Following the spirit of ending on something actionable, here is what I would check if I were responsible for a brand’s LLM visibility right now:

  1. Segment your referral traffic by LLM source. If you have not already isolated ChatGPT and other LLM referrers in your analytics, do that first. You cannot manage what you are not measuring separately.
  2. Compare April against May 2026 on a per-site or per-property basis. Look at the per-site or per-property figure, not the raw total, especially if your tracked-property count changed during the period. The Optel example above shows how a raw total can hide the real per-site movement.
  3. Check whether your brand mentions in ChatGPT are linked. Run representative prompts for your category and observe whether your brand name appears as a clickable link or as plain bolded text. Linked mentions are still a minority, so there is likely headroom.
  4. Annotate the early-to-mid May 2026 step-change in your own reporting. If you see a jump in LLM referral traffic in that window, this rollout is the most probable explanation based on the data here.
  5. Re-check periodically. Because hyperlinking appears to be a partial, ongoing rollout, the picture is likely to keep changing. Treat this as a moving baseline rather than a settled number.

What I am not claiming

In keeping with separating fact from opinion:

  • I am not claiming a precise start date for the change. The data supports early-to-mid May 2026, and my own sources disagree on the exact day.
  • I am not claiming the GA4 +97% figure is the right headline. I report ~60% as the conservative aggregate and treat the GA4 gap as unexplained.
  • I am not claiming referral volume will definitely exceed 60% in future.
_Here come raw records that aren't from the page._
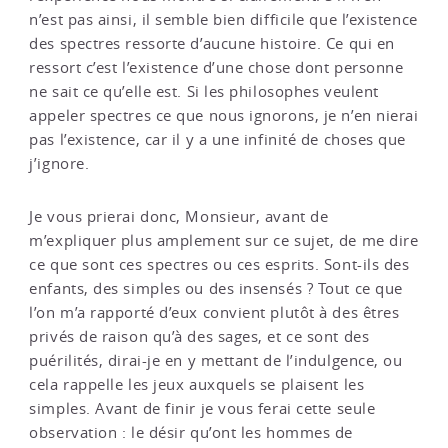
n’est pas ainsi, il semble bien difficile que l’existence
des spectres ressorte d’aucune histoire. Ce qui en
ressort c’est l’existence d’une chose dont personne
ne sait ce qu’elle est. Si les philosophes veulent
appeler spectres ce que nous ignorons, je n’en nierai
pas l’existence, car il y a une infinité de choses que
j’ignore.
Je vous prierai donc, Monsieur, avant de
m’expliquer plus amplement sur ce sujet, de me dire
ce que sont ces spectres ou ces esprits. Sont-ils des
enfants, des simples ou des insensés ? Tout ce que
l’on m’a rapporté d’eux convient plutôt à des êtres
privés de raison qu’à des sages, et ce sont des
puérilités, dirai-je en y mettant de l’indulgence, ou
cela rappelle les jeux auxquels se plaisent les
simples. Avant de finir je vous ferai cette seule
observation : le désir qu’ont les hommes de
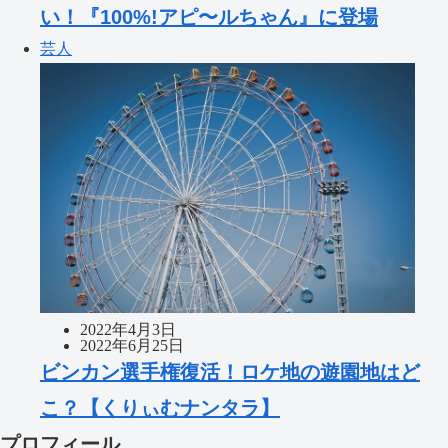
い！『100%!アピ〜ルちゃん』に登場
芸人
2022年4月3日
2022年6月25日
ビンカン選手権復活！ロケ地の遊園地はど
こ？【くりぃむナンタラ】
プロフィール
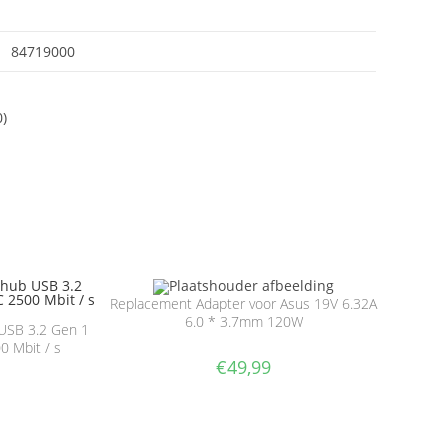
84719000
0)
Replacement Adapter voor Asus 19V 6.32A
6.0 * 3.7mm 120W
 USB 3.2 Gen 1
0 Mbit / s
€
49,99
That is a forward-looking expectation based on the rollout being partial, not a measurement.
  • I am not disclosing customer identities, and the figures are normalised and aggregated rather than tied to any single named site.

Summary

Across Adobe Analytics, GA4, and Optel, I observed an increase in ChatGPT referral traffic in May 2026 that converges on roughly 60% per site once normalised by active site count. The increase was a step-change in early-to-mid May, not gradual growth, and the mechanism behind it is ChatGPT turning brand mentions into clickable hyperlinks rather than plain text. Because most brand mentions are still unlinked, I expect this channel to keep developing. I have flagged the open questions, the dating discrepancy, and the limits of what the data supports so that anyone can challenge or reproduce the analysis.
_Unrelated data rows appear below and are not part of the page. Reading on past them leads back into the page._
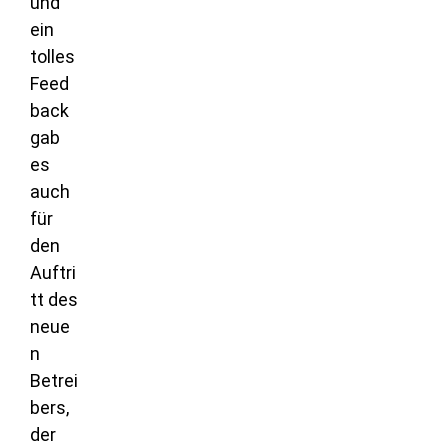
und
ein
tolles
Feed
back
gab
es
auch
für
den
Auftri
tt des
neue
n
Betrei
bers,
der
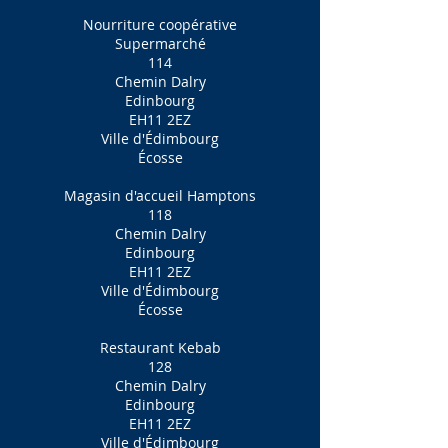
Nourriture coopérative
Supermarché
114
Chemin Dalry
Edinbourg
EH11 2EZ
Ville d'Édimbourg
Écosse
Magasin d'accueil Hamptons
118
Chemin Dalry
Edinbourg
EH11 2EZ
Ville d'Édimbourg
Écosse
Restaurant Kebab
128
Chemin Dalry
Edinbourg
EH11 2EZ
Ville d'Édimbourg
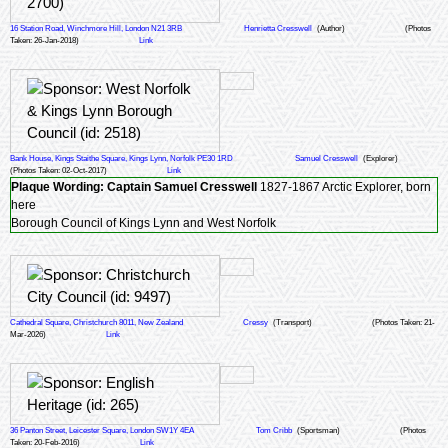
16 Station Road, Winchmore Hill, London N21 3RB
Henrietta Cresswell
(Author)
(Photos
Taken: 26-Jan-2018)
Link
Bank House, Kings Staithe Square, Kings Lynn, Norfolk PE30 1RD
Samuel Cresswell
(Explorer)
(Photos Taken: 02-Oct-2017)
Link
Plaque Wording:
Captain Samuel Cresswell
1827-1867 Arctic Explorer, born
here
Borough Council of Kings Lynn and West Norfolk
Cathedral Square, Christchurch 8011, New Zealand
Cressy
(Transport)
(Photos Taken: 21-
Mar-2026)
Link
36 Panton Street, Leicester Square, London SW1Y 4EA
Tom Cribb
(Sportsman)
(Photos
Taken: 20-Feb-2016)
Link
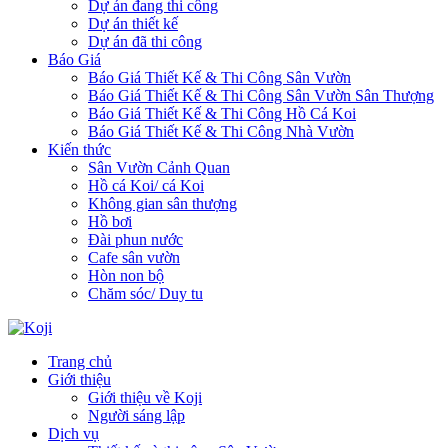
Dự án đang thi công
Dự án thiết kế
Dự án đã thi công
Báo Giá
Báo Giá Thiết Kế & Thi Công Sân Vườn
Báo Giá Thiết Kế & Thi Công Sân Vườn Sân Thượng
Báo Giá Thiết Kế & Thi Công Hồ Cá Koi
Báo Giá Thiết Kế & Thi Công Nhà Vườn
Kiến thức
Sân Vườn Cảnh Quan
Hồ cá Koi/ cá Koi
Không gian sân thượng
Hồ bơi
Đài phun nước
Cafe sân vườn
Hòn non bộ
Chăm sóc/ Duy tu
Trang chủ
Giới thiệu
Giới thiệu về Koji
Người sáng lập
Dịch vụ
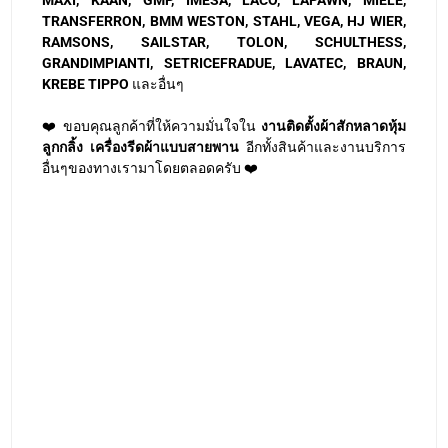
TRANSFERRON, BMM WESTON, STAHL, VEGA, HJ WIER,
RAMSONS, SAILSTAR, TOLON, SCHULTHESS,
GRANDIMPIANTI, SETRICEFRADUE, LAVATEC, BRAUN,
KREBE TIPPO
และอื่นๆ
❤️ ขอบคุณลูกค้าที่ให้ความมั่นใจใน
งานติดตั้งผ้าสักหลาดหุ้ม
ลูกกลิ้ง เครื่องรีดผ้าแบบสายพาน
อีกทั้งสินค้าและงานบริการ
อื่นๆของทางเรามาโดยตลอดครับ ❤️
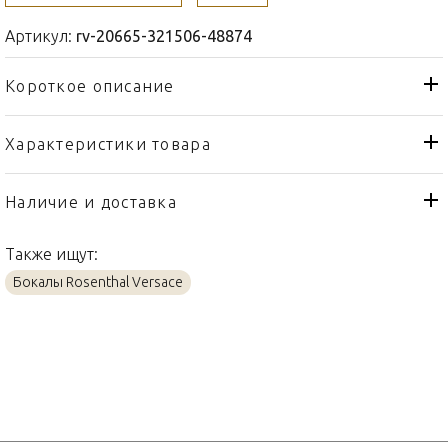
Артикул:
rv-20665-321506-48874
Короткое описание
Характеристики товара
Стакан
Тип товара
Rosenthal Versace
Бренд
Наличие и доставка
Medusa Lumiere Rhapsody
Коллекция
Также ищут:
Германия
Страна производителя
Бокалы Rosenthal Versace
Стекло
Материал
250мл
Объем / Размер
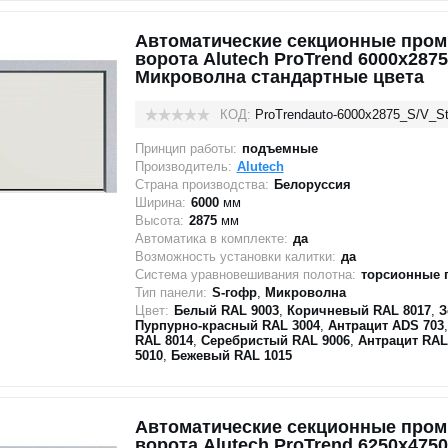
Автоматические секционные про
ворота Alutech ProTrend 6000х2875
Микроволна стандартные цвета
КОД:
ProTrendauto-6000х2875_S/V_St
Принцип работы:
подъемные
Производитель:
Alutech
Страна производства:
Белоруссия
Ширина:
6000
мм
Высота:
2875
мм
Автоматика в комплекте:
да
Возможность установки калитки:
да
Система уравновешивания полотна:
торсионные 
Тип панели:
S-гофр
,
Микроволна
Цвет:
Белый RAL 9003
,
Коричневый RAL 8017
,
З
Пурпурно-красный RAL 3004
,
Антрацит ADS 703
RAL 8014
,
Серебристый RAL 9006
,
Антрацит RAL
5010
,
Бежевый RAL 1015
Автоматические секционные про
ворота Alutech ProTrend 6250х4750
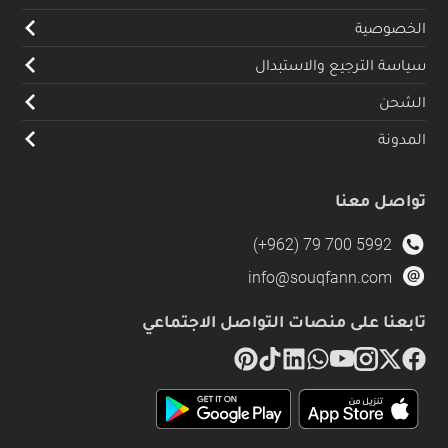
الخصوصية
سياسة الترجيع والاستبدال
الشحن
المدونة
تواصل معنا
(+962) 79 700 5992
info@souqfann.com
تابعنا على منصات التواصل الاجتماعي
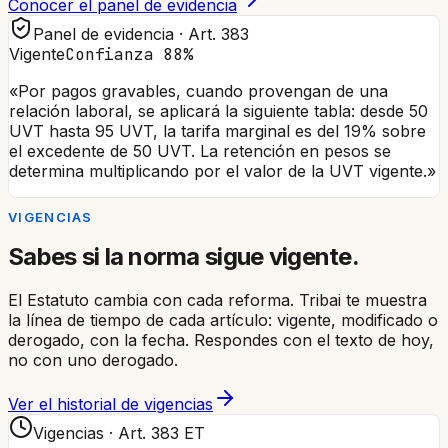
Conocer el panel de evidencia
Panel de evidencia · Art. 383
Vigente
Confianza 88%
«Por pagos gravables, cuando provengan de una
relación laboral, se aplicará la siguiente tabla:
desde 50
UVT hasta 95 UVT, la tarifa marginal es del 19%
sobre
el excedente de 50 UVT. La retención en pesos se
determina multiplicando por el valor de la UVT vigente.»
VIGENCIAS
Sabes si la norma sigue vigente.
El Estatuto cambia con cada reforma. Tribai te muestra
la línea de tiempo de cada artículo: vigente, modificado o
derogado, con la fecha. Respondes con el texto de hoy,
no con uno derogado.
Ver el historial de vigencias
Vigencias · Art. 383 ET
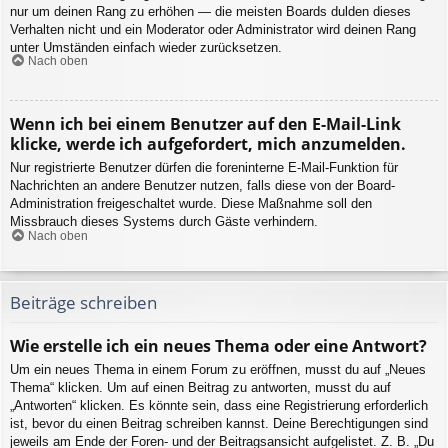
nur um deinen Rang zu erhöhen — die meisten Boards dulden dieses
Verhalten nicht und ein Moderator oder Administrator wird deinen Rang
unter Umständen einfach wieder zurücksetzen.
Nach oben
Wenn ich bei einem Benutzer auf den E-Mail-Link
klicke, werde ich aufgefordert, mich anzumelden.
Nur registrierte Benutzer dürfen die foreninterne E-Mail-Funktion für
Nachrichten an andere Benutzer nutzen, falls diese von der Board-
Administration freigeschaltet wurde. Diese Maßnahme soll den
Missbrauch dieses Systems durch Gäste verhindern.
Nach oben
Beiträge schreiben
Wie erstelle ich ein neues Thema oder eine Antwort?
Um ein neues Thema in einem Forum zu eröffnen, musst du auf „Neues
Thema“ klicken. Um auf einen Beitrag zu antworten, musst du auf
„Antworten“ klicken. Es könnte sein, dass eine Registrierung erforderlich
ist, bevor du einen Beitrag schreiben kannst. Deine Berechtigungen sind
jeweils am Ende der Foren- und der Beitragsansicht aufgelistet. Z. B. „Du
Methodology: comparison of per-site daily pageviews, April vs May 2026, normalised by active site count, across three measurement sources (Adobe Analytics, GA4, Optel). Weekly trend view drawn from Optel, January to May 2026, chosen for the largest sample and longest history. Sample spans thousands of websites. Figures are aggregated and normalised; no individual customers are identified. Source materials: internal Adobe analysis deck “ChatGPT referral traffic increase” (June 2026) and accompanying video walkthrough.

If you spot an error in this analysis, please get in touch via longato.ch and I will investigate and publish a visible correction once verified.

Disclosure. I work at Adobe on the LLM Optimizer team. The data, screenshots, and product references in this article come from my work there. All views expressed are my own and do not represent those of my employer. This article is based on an internal analysis I presented in June 2026 (deck: ChatGPT referral traffic increase, Adobe LLM Optimizer) and the accompanying walkthrough video. Where I infer beyond the data, I say so. Customer names are not disclosed.